You can understand the main points of clear standard speech on familiar matters regularly encountered in work, school, leisure, etc. You can understand the main point(s) of many radio or TV programs on current affairs or topics of personal or professional interest when the delivery is relatively slow and clear. You can understand texts that consist mainly of high frequency everyday or job-related language. You can understand the description of events, feelings, and wishes in personal letters.

You can deal with most situations likely to arise while traveling in an area where the language is spoken. You can enter unprepared into conversation on topics that are familiar, of personal interest or pertinent to everyday life (e.g. family, hobbies, work, travel, and current events). You can connect sentences in a simple way in order to describe experiences and events, dreams, hopes, and ambitions. You can briefly give reasons and explanations for opinions and plans. You can narrate a story or relate the plot of a book of film and describe your reactions. You can write simple connected text on topics, which are familiar, or of personal interest. You can write personal letters describing experiences and impressions.


In this level and the ones above, you learn to take part in conversations with native speakers, read magazines, newspapers, novels, understand TV, and radio broadcasts, write reports and different kinds of texts.

You can understand extended speech and lectures and follow even complex lines of argument provided the topic is reasonably familiar. You can understand most TV news and current affairs programs. You can understand the majority of films in standard language.
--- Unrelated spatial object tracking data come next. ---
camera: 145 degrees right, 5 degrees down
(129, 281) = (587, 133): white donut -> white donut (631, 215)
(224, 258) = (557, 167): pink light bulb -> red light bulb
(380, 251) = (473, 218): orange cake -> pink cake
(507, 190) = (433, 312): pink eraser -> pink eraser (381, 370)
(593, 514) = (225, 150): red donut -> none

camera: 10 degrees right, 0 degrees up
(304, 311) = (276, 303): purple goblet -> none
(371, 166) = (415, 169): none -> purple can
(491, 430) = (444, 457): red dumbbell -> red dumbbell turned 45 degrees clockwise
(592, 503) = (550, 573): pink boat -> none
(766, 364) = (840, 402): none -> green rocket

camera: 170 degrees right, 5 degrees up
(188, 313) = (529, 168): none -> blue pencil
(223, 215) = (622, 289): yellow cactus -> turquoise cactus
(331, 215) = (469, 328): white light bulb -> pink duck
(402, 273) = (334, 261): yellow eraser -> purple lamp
You can read articles and reports on contemporary problems in which the writers adopt particular viewpoints. You can understand contemporary literary prose, interact with a degree of fluency and spontaneity that makes regular interaction with native speakers quite possible. You can take an active role in discussions in familiar contexts sustaining your point of view.
You can present clear, detailed descriptions on a wide range of subjects related to your field of interest. You can explain your point of view on a topical issue giving the advantages and disadvantages of various options.

You can write an essay or report, passing on information or giving reasons in support of or against a particular point of view. You can write letters highlighting the personal significance of events and experiences.
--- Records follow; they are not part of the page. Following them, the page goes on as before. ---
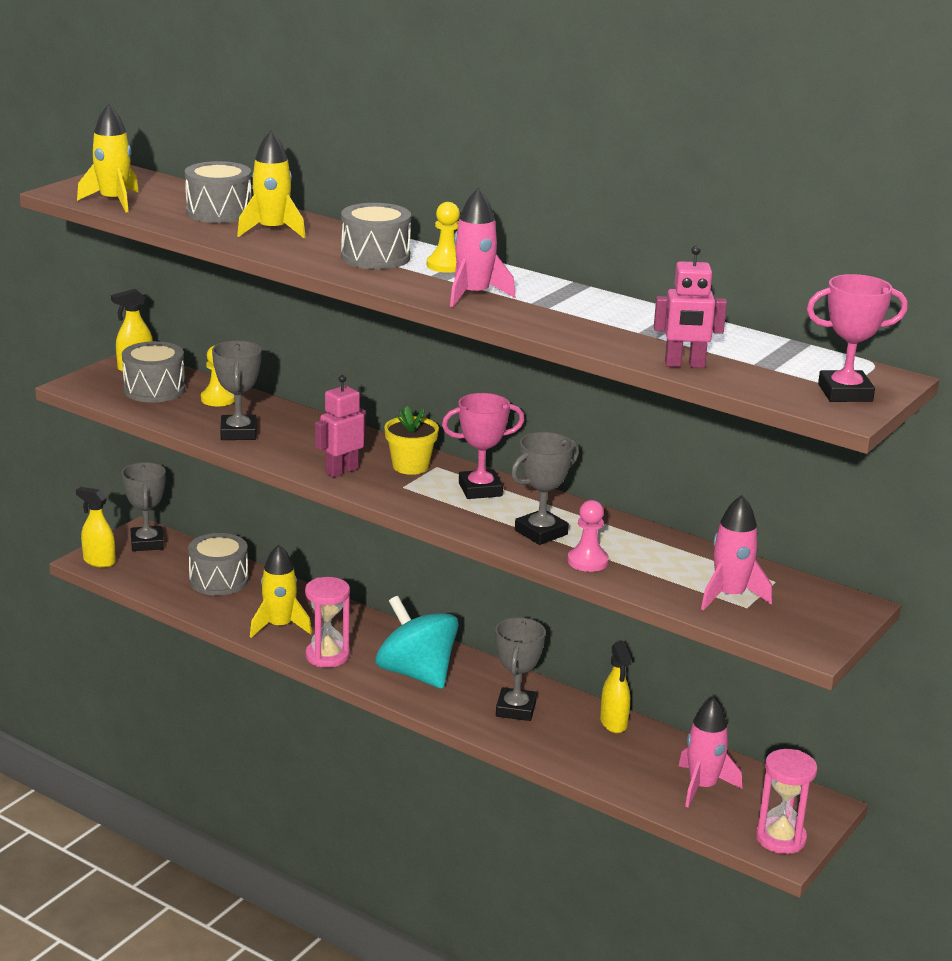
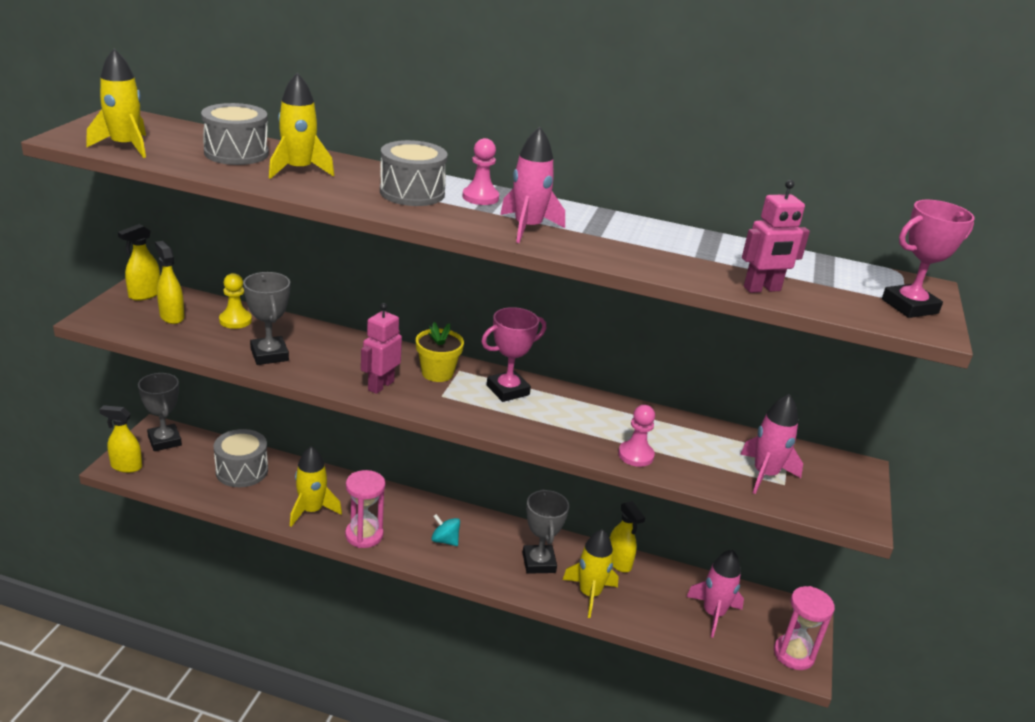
camera: 20 degrees left, 5 degrees up
(154, 390) = (172, 316): grey drum -> yellow spray bottle
(416, 673) = (445, 540): turquoise spinning top -> turquoise spinning top, size x0.44
(446, 265) = (480, 197): yellow pawn -> pink pawn
(541, 532) = (581, 429): grey trophy -> none
(560, 746) = (589, 594): none -> yellow rocket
You can understand extended speech even when it is not clearly structured and when relationships are only implied and not signaled explicitly. You can understand television programs and films without much effort. You can understand long and complex factual and literary texts, appreciating distinctions of style, specialized articles and longer technical instructions, even when they do not relate to your field of interest.
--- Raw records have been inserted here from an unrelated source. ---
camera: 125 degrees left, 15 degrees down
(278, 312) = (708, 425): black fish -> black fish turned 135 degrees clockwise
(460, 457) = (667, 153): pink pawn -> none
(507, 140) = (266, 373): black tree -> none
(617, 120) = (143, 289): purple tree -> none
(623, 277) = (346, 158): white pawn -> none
You can express yourself fluently and spontaneously without significant obvious searching for expression. You can use language flexibly and effectively for social and professional purposes. You can formulate ideas and opinions with precision and relate your contribution skillfully to those of other speakers. You can present clear, detailed descriptions of complex subjects, integrating sub-themes, developing particular points and rounding off with an appropriate conclusion. You can express yourself in clear, well-structured text, expressing points of view at some length.


You have no difficulty in understanding any kind of spoken language, even when delivered at fast native speed, provided you have some time to get familiar with the accent.

You can read with ease virtually all forms of the written language, including abstract, structurally or linguistically complex texts such as manuals, specialized articles, and literary works.

You can take part effortlessly in any conversation and have a good familiarity with idiomatic expressions and colloquialisms. You can express yourself fluently and convey finer shades of meaning precisely. If you do have a problem you can backtrack and restructure around the difficulty so smoothly that other people are hardly aware of it.

You can write clear, flowing text in an appropriate style, complex letters, reports or articles, and present a case with an effective logical structure. You can write summaries and reviews of professional or literary works.